La jeune mère retira délicatement ses mains, gênée, et sourit doucement ; le sourire multi-usages dont elle se servait pour rassurer Hailey et Oneida lors d'instants de trouble était d'usage ici.

Peut-être que... Je ne peux pas vraiment vous demander ça. Elle accompagna son hésitation d'un petit rire gêné.

Emily laissa son regard se porter vers la fenêtre et les rues de New York, illuminées de petites boules de lumière lointaines, et sourit alors que le reflet de la vitre se lisait dans ses yeux rêveurs.

Pourriez-vous envoyer des cartes à mes filles, de temps en temps, en tant que fonctionnaire du COMEUDA ? Vous n'êtes pas obligées de les signer, restez anonyme si vous préférez. Donnez-leur quelques nouvelles de leur père, même si elles sont fausses, ou faites-leur penser qu'elles ont un allié, un ange gardien, comme nous, les Non-majs, disons. Qu'elles aient encore un peu foi en leur gouvernement. C'est un peu niais et utopiste, mais je crois que nous avons tous besoin d'un peu plus de mièvrerie dans ce monde parfois cruel.

Portant son verre à ses lèvres, elle but une gorgée puis s'assura que sa requête avait été comprise.

Vous seriez d'accord ? demanda Emily en souriant.

Elle hocha la tête d'un air approbateur lorsqu'O'Brien lui signifia sa réponse.

Je suis désolée de vous avoir fait venir jusqu'ici pour vous hurler mes sentiments, regretta Emily. Puis-je vous offrir quelque chose en retour ? Un repas, peut-être ? J'ai entendu dire qu'ils faisaient de délicieux cheesecakes à la citrouille et au citron vert. Mettez-vous à l'aise, je vous en prie.
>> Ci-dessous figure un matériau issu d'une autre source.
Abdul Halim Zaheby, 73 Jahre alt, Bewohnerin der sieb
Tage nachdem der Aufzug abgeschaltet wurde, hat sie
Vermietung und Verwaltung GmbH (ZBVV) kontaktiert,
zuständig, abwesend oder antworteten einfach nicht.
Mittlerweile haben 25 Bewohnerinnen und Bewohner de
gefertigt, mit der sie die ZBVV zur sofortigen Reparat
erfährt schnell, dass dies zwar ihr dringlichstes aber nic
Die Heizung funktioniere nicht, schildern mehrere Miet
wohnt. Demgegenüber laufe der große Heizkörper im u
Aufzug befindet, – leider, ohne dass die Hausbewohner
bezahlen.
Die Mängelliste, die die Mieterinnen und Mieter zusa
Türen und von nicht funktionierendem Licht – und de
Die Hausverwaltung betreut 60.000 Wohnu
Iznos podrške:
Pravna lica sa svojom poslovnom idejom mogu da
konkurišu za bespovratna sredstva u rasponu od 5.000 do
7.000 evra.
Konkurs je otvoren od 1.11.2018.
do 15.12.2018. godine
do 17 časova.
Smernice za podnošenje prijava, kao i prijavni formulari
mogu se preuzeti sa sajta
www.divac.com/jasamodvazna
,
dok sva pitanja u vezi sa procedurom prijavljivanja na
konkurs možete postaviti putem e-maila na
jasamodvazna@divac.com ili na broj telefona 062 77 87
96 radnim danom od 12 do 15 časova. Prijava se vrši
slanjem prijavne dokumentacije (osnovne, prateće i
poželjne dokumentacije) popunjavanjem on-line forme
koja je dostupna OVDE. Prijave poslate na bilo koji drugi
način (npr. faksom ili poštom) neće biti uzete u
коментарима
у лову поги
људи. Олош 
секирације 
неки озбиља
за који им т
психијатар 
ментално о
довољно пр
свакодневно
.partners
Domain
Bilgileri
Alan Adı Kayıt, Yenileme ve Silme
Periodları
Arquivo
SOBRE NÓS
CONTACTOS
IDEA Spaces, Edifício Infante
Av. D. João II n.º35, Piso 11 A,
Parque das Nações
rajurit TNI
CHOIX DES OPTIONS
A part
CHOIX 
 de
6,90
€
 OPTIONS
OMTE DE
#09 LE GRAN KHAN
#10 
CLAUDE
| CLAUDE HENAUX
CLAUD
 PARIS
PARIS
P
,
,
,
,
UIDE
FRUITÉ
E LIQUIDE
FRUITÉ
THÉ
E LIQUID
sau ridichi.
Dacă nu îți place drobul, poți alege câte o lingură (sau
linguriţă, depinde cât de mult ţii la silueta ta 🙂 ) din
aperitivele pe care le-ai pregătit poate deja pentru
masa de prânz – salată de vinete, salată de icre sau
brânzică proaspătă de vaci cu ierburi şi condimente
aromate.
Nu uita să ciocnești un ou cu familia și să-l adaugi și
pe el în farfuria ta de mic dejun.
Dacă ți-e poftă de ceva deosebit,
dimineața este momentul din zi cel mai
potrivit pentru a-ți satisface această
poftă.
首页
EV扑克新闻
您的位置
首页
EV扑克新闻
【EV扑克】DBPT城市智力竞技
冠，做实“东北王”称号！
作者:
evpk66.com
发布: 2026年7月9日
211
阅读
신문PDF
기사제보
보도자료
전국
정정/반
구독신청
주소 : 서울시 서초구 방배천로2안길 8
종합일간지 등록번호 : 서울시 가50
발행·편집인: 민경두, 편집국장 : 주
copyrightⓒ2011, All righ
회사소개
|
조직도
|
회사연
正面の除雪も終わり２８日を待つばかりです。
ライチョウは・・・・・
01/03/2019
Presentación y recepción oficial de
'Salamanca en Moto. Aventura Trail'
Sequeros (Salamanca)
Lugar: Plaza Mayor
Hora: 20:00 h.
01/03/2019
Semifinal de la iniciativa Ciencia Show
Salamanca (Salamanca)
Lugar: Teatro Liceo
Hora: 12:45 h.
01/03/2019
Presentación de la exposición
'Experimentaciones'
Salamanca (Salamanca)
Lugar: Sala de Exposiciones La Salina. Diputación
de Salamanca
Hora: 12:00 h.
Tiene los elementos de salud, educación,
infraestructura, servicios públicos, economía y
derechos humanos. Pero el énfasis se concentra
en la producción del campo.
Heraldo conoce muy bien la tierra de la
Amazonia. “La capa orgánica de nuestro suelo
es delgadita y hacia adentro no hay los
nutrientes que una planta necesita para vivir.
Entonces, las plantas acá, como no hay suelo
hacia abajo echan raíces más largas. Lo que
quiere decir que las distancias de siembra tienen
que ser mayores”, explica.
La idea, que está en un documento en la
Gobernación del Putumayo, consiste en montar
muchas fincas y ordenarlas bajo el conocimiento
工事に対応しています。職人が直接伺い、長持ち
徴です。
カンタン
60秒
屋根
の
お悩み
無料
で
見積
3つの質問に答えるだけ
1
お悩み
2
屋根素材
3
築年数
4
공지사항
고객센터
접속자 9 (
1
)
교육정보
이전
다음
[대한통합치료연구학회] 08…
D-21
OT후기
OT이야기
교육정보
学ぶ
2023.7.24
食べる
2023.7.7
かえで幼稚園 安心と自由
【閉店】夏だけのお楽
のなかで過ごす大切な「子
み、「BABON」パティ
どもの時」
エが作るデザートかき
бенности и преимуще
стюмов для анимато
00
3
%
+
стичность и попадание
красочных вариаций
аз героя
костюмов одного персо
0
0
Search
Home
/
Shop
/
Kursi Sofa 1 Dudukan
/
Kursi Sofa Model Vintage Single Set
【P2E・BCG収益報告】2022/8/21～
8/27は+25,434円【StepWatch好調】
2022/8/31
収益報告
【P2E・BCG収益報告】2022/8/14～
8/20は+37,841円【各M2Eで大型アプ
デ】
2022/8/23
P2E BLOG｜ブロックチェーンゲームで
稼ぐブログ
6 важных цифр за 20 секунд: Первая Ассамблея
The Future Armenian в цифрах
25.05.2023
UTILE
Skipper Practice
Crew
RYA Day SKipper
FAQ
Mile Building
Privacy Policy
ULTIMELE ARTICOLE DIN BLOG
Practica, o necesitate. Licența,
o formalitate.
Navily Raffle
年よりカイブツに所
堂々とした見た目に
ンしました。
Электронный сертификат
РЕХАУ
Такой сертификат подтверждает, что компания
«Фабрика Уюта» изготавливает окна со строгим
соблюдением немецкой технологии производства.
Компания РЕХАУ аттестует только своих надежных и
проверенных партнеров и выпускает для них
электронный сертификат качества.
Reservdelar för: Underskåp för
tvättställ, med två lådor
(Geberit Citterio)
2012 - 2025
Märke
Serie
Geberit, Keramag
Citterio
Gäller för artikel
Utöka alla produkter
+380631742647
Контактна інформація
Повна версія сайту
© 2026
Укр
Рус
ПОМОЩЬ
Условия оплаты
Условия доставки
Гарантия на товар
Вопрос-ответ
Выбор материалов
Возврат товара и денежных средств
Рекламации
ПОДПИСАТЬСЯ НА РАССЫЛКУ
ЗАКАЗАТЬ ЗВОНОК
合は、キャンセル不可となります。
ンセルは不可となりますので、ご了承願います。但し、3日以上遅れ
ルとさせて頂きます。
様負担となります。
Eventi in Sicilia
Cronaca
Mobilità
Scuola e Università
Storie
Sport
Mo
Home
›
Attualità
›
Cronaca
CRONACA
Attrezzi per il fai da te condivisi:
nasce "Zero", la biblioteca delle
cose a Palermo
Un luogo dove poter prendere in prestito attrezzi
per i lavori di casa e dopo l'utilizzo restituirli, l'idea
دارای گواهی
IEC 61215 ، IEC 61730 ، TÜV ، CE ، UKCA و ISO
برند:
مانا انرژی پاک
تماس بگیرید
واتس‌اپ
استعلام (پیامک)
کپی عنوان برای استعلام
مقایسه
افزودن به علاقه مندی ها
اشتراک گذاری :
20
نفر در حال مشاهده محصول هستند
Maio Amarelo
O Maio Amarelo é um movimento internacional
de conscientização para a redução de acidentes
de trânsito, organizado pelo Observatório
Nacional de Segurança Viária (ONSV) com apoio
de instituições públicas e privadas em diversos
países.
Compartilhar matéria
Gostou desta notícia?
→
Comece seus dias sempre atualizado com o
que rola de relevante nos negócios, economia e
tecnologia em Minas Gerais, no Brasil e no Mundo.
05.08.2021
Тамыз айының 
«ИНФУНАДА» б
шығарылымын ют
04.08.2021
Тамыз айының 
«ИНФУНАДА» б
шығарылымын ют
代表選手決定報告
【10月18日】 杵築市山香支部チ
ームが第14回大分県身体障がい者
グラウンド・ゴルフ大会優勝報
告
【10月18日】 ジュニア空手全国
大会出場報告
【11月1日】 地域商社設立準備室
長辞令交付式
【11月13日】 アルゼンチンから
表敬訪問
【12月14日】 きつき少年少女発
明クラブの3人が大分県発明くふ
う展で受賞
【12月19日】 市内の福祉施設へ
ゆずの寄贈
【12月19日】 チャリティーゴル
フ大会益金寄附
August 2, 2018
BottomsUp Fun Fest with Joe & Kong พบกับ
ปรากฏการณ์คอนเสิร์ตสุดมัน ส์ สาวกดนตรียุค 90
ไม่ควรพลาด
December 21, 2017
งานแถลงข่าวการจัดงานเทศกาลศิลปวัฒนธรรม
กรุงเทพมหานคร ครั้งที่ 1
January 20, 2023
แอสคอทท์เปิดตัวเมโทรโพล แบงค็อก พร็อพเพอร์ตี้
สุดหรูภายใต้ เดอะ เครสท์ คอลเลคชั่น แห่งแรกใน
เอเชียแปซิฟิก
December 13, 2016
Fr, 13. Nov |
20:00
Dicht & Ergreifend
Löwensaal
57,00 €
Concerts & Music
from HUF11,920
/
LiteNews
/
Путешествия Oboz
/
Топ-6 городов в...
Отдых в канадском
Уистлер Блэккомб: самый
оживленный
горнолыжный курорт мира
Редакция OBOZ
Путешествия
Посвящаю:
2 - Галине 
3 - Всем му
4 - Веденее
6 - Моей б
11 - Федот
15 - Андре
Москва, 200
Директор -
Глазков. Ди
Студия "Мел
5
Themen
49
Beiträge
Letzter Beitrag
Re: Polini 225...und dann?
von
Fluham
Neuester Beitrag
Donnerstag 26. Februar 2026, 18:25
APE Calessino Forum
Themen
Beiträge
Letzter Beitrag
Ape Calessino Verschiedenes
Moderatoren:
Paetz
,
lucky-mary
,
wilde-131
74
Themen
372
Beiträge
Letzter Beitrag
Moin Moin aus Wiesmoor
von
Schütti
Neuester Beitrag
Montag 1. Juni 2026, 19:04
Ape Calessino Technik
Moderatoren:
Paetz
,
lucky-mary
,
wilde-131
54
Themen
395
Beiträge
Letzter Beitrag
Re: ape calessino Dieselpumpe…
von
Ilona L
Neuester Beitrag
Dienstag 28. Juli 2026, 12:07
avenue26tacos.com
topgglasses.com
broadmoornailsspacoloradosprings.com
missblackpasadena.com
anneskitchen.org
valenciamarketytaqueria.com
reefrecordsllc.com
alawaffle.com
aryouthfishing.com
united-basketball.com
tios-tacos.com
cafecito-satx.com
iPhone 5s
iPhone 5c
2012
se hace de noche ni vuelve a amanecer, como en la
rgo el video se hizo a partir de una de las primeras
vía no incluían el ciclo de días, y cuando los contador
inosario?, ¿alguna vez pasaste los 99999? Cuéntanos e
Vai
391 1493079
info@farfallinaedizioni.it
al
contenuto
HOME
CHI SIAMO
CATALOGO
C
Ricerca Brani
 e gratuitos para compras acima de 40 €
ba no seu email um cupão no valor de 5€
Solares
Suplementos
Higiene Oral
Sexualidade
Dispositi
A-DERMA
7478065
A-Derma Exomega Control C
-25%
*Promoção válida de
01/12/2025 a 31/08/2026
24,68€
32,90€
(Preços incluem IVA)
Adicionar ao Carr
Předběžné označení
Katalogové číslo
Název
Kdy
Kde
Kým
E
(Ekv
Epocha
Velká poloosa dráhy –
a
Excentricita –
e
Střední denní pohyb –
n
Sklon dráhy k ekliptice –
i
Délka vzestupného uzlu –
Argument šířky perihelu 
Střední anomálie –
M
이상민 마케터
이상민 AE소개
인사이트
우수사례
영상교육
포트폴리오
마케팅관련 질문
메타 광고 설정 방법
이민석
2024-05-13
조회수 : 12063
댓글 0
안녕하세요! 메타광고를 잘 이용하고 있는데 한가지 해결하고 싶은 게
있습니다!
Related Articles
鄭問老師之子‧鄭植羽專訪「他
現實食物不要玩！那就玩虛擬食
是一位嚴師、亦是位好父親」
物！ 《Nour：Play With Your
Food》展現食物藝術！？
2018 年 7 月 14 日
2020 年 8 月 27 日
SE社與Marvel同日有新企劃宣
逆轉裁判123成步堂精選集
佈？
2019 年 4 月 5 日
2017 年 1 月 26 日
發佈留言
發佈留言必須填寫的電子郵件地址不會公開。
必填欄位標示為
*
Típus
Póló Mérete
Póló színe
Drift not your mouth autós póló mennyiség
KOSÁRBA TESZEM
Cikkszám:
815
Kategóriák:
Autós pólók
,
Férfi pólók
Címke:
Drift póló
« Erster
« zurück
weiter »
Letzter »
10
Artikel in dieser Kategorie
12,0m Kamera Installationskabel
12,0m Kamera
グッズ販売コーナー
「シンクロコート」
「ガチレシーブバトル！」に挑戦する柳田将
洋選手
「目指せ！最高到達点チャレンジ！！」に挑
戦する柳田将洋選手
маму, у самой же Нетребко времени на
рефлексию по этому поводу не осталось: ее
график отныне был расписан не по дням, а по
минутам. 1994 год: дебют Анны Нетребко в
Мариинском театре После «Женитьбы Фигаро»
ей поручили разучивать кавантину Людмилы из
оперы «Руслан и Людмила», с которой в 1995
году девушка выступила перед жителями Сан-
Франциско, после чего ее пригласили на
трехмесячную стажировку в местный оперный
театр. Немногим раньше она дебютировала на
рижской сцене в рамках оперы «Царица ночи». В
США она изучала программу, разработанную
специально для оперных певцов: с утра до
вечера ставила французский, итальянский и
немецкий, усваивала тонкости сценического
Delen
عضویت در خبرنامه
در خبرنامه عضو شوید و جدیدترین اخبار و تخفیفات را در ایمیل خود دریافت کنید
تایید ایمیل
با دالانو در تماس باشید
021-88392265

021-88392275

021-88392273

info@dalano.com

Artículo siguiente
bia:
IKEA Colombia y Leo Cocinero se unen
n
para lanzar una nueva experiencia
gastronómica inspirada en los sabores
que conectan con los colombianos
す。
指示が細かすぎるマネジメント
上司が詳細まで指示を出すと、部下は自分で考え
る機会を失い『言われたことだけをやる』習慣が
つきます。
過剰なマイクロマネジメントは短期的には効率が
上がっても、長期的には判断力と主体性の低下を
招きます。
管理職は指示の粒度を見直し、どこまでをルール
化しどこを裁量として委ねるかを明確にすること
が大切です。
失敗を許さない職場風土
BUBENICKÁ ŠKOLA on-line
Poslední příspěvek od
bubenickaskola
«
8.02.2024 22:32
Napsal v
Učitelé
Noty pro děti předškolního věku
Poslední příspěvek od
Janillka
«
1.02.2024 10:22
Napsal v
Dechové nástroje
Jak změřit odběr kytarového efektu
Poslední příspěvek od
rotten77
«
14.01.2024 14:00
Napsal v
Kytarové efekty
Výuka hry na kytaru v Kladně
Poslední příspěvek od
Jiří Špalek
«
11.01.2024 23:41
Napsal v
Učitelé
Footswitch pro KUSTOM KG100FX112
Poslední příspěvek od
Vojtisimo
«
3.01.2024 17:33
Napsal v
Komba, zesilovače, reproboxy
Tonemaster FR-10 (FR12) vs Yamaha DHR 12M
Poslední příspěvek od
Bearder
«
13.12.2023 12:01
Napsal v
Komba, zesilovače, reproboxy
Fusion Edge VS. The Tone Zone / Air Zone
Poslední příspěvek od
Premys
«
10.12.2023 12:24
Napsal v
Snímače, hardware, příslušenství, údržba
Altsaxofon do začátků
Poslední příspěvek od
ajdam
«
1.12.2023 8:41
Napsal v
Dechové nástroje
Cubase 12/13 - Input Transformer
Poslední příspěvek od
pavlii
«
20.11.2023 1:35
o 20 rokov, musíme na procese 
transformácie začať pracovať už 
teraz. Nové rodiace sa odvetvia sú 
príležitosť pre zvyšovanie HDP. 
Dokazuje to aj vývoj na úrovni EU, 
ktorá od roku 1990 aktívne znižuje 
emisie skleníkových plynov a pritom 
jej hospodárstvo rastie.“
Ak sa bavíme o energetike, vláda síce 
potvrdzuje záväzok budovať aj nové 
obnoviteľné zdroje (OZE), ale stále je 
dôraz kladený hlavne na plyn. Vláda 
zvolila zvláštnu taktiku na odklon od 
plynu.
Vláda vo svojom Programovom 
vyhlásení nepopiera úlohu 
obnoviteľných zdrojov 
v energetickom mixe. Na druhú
Emily attendit patiemment qu'O'Brien fasse son choix sur la conduite à adopter et recommença son interrogatoire aussitôt qu'il sembla plus à l'aise - relativement -. Elle choisit néanmoins un tout autre sujet.

Dites-moi, vous devez avoir reçu votre diplôme il y a peu, je me trompe ? Pourriez-vous me parler des points forts d'Ilvermorny ? Est-ce une bonne école, une école réputée ? Vous comprenez, logiquement, mes filles iront, sous réserve qu'elles montrent des aptitudes magiques, mais je n'en connais pas grand-chose... Mon mari nous a bien raconté quelques histoires, mais elles commencent à dater un peu, rit-elle doucement.